The question reflected the reporter'southward perception and he wanted the General's stance or reaction on the subject. A commonwealth-loving Caput of Government would have but given his reaction, even if the question was inconvenient, and the matter would have ended so and there. In the present case, information technology did not happen like that. First the General got angry. The expression on his face said everything. What he said in Urdu in response to Malik's question could exist translated like this: "Are you joking with me? Y'all are talking of politicians. Political rulers did not accept the guts to discuss Kashmir with India. There is no mention of Kashmir in the Simla Understanding. Kashmir finds mention in the Lahore Declaration possibly but once in an insignificant manner...."
The answer did not terminate at that place. When the Islamabad conference concluded, one of the General's loyalists running the Ministry of Information approached the newspaper direction, which also owns The Nation, to show Main Reporter Malik the door. Or if his job was to be saved, he must be demoted to propitiate the ruler of the day.

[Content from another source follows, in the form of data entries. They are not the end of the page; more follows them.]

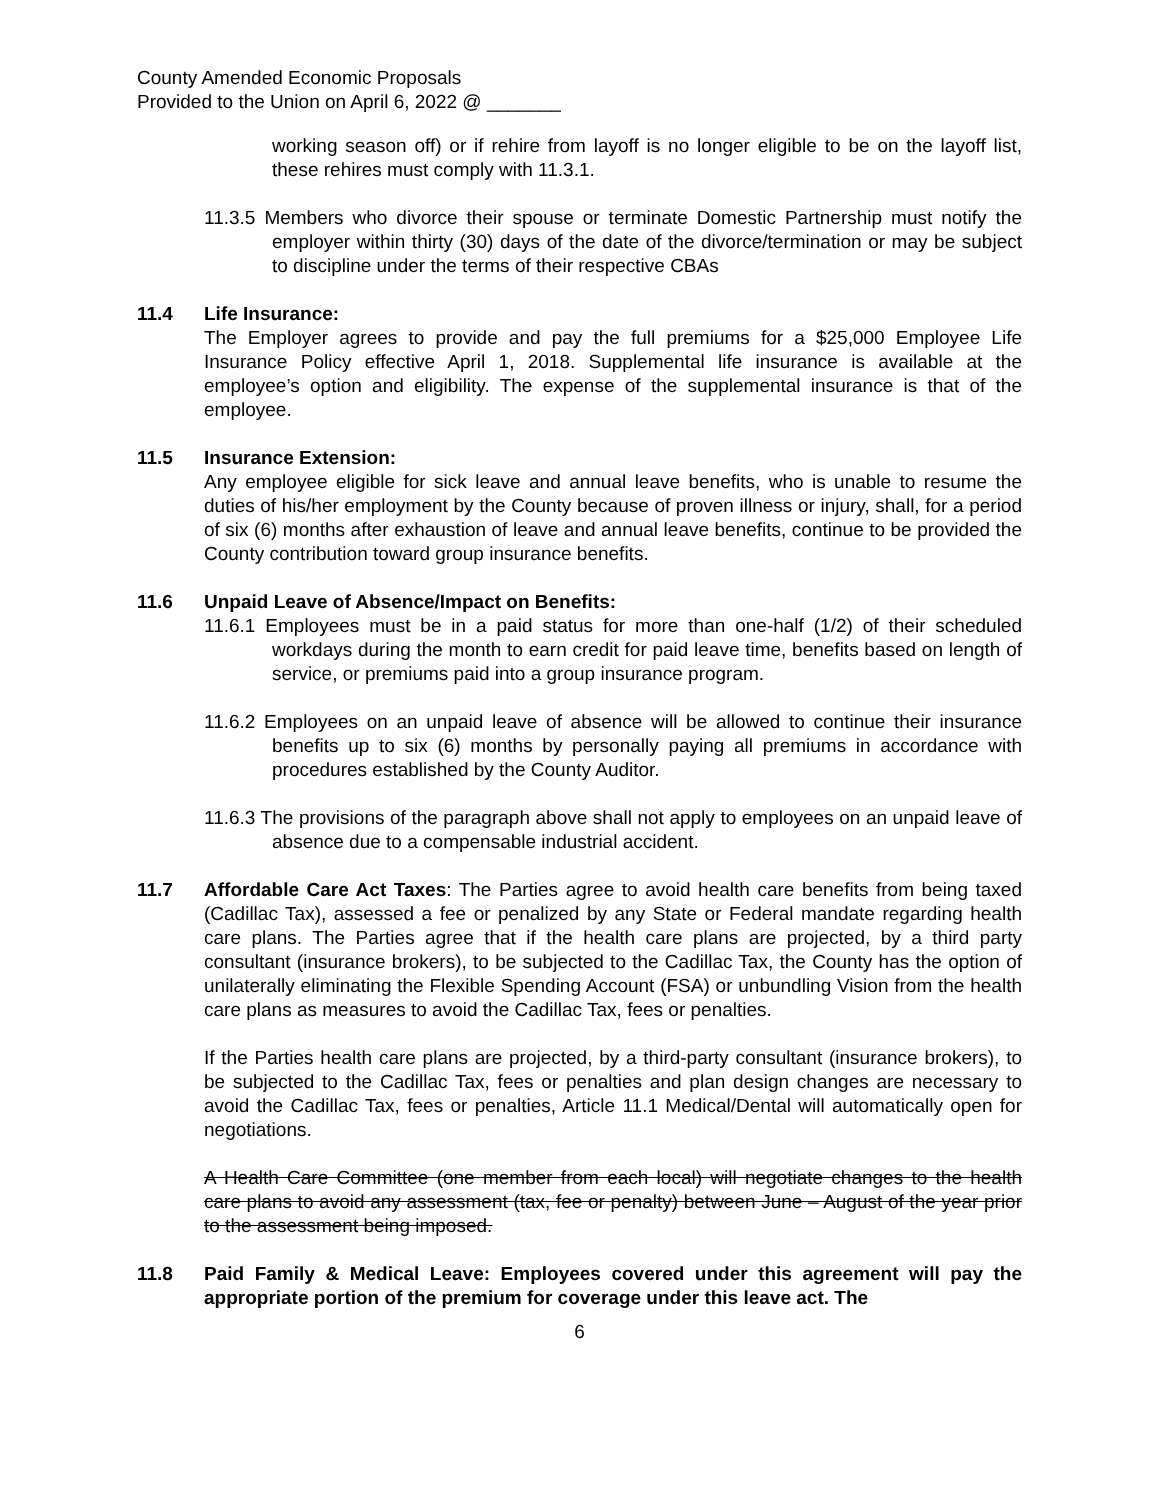County Amended Economic Proposals
Provided to the Union on April 6, 2022 @ _______
working season off) or if rehire from layoff is no longer eligible to be on the layoff list, these rehires must comply with 11.3.1.
11.3.5 Members who divorce their spouse or terminate Domestic Partnership must notify the employer within thirty (30) days of the date of the divorce/termination or may be subject to discipline under the terms of their respective CBAs
11.4 Life Insurance:
The Employer agrees to provide and pay the full premiums for a $25,000 Employee Life Insurance Policy effective April 1, 2018. Supplemental life insurance is available at the employee’s option and eligibility. The expense of the supplemental insurance is that of the employee.
11.5 Insurance Extension:
Any employee eligible for sick leave and annual leave benefits, who is unable to resume the duties of his/her employment by the County because of proven illness or injury, shall, for a period of six (6) months after exhaustion of leave and annual leave benefits, continue to be provided the County contribution toward group insurance benefits.
11.6 Unpaid Leave of Absence/Impact on Benefits:
11.6.1 Employees must be in a paid status for more than one-half (1/2) of their scheduled workdays during the month to earn credit for paid leave time, benefits based on length of service, or premiums paid into a group insurance program.
11.6.2 Employees on an unpaid leave of absence will be allowed to continue their insurance benefits up to six (6) months by personally paying all premiums in accordance with procedures established by the County Auditor.
11.6.3 The provisions of the paragraph above shall not apply to employees on an unpaid leave of absence due to a compensable industrial accident.
11.7 Affordable Care Act Taxes: The Parties agree to avoid health care benefits from being taxed (Cadillac Tax), assessed a fee or penalized by any State or Federal mandate regarding health care plans. The Parties agree that if the health care plans are projected, by a third party consultant (insurance brokers), to be subjected to the Cadillac Tax, the County has the option of unilaterally eliminating the Flexible Spending Account (FSA) or unbundling Vision from the health care plans as measures to avoid the Cadillac Tax, fees or penalties.
If the Parties health care plans are projected, by a third-party consultant (insurance brokers), to be subjected to the Cadillac Tax, fees or penalties and plan design changes are necessary to avoid the Cadillac Tax, fees or penalties, Article 11.1 Medical/Dental will automatically open for negotiations.
A Health Care Committee (one member from each local) will negotiate changes to the health care plans to avoid any assessment (tax, fee or penalty) between June – August of the year prior to the assessment being imposed.
11.8 Paid Family & Medical Leave: Employees covered under this agreement will pay the appropriate portion of the premium for coverage under this leave act. The
6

Malik has been punished and demoted as sub-editor, but he remains a journalist that he was. Now he has to his credit a great achievement. He has exposed General Musharraf'due south facade of being a lover of democracy. The Full general may be annihilation but not a democrat.
The Malik episode has also exposed the weaknesses of the press in Pakistan. The media has taken it lying down at a fourth dimension when it could have got plenty back up for espousing the crusade of press freedom despite functioning under military machine rule. What a shameful scenario!